The Typology of Darkness. The Church Fathers — especially Origen (Homilies on Exodus) and St. Gregory of Nyssa (Life of Moses) — read the plague of darkness typologically as spiritual blindness: the inability of the soul enslaved to sin to perceive the light of divine truth. Gregory writes that Pharaoh's hardened heart ultimately produces outer darkness because the interior refusal of God results in the loss of spiritual vision. This is consistent with CCC 1849–1850, which describes sin as "turning away from God" — a self-imposed exile from the light.
Punishment as Pedagogy. The passage affirms — as does Wisdom throughout (cf. 11:16) — that divine punishment is inherently corrective and proportionate, not sadistic. This reflects the Catholic doctrine of God's justice as inseparable from mercy (CCC 211). Even the sinners of Sodom receive only "some sort" of punishment — a phrase that implies divine restraint and proportionality. The Second Vatican Council's Gaudium et Spes §16 echoes this: conscience, when violated, brings its own judgment upon the person.

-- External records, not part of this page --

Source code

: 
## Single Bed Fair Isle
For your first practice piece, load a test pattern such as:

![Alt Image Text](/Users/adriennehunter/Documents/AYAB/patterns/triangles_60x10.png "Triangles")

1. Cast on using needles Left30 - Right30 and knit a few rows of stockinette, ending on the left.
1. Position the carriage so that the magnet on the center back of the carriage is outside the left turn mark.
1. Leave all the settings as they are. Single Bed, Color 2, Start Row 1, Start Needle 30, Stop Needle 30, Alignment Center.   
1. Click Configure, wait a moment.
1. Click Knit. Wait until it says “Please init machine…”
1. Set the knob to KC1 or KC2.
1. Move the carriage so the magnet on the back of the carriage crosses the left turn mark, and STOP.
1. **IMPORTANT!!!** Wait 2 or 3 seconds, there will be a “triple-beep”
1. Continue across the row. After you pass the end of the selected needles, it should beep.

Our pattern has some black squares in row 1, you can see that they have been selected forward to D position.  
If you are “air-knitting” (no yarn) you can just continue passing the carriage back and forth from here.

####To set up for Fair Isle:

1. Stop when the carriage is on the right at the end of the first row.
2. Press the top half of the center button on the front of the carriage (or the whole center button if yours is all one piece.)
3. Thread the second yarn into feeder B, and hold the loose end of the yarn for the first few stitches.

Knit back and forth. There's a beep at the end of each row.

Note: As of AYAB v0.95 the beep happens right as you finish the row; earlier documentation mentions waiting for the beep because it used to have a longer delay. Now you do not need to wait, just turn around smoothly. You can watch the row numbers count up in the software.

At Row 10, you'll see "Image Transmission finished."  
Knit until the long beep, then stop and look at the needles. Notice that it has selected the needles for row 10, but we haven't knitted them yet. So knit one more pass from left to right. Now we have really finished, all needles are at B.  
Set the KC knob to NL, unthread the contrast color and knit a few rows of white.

The comparison between Sodom and Egypt should unsettle any complacency about how we treat those who have served us well. Egypt's sin was not stranger-danger but benefactor-betrayal: they enslaved the very people who had saved them. Contemporary Catholics can examine their consciences on precisely this gradient of ingratitude — do we exploit migrant workers, underpay domestic laborers, or take for granted the contributions of immigrants to our communities, precisely because familiarity has bred contempt rather than gratitude?
The plague of darkness is equally contemporary in its application. When we close our eyes to the humanity of those we exploit, the author of Wisdom suggests, we lose our own capacity for moral navigation — we find ourselves groping for our own doors in the dark. This is not merely metaphor; it describes the psychological and spiritual reality of communities that institutionalize injustice. They lose the moral clarity needed to govern themselves well. The antidote the passage implies is the recovery of hospitality — not sentimentality, but the active, costly recognition of the imago Dei in the stranger and the benefactor alike. Catholics should ask concretely: who has served me that I have since treated as less than equal?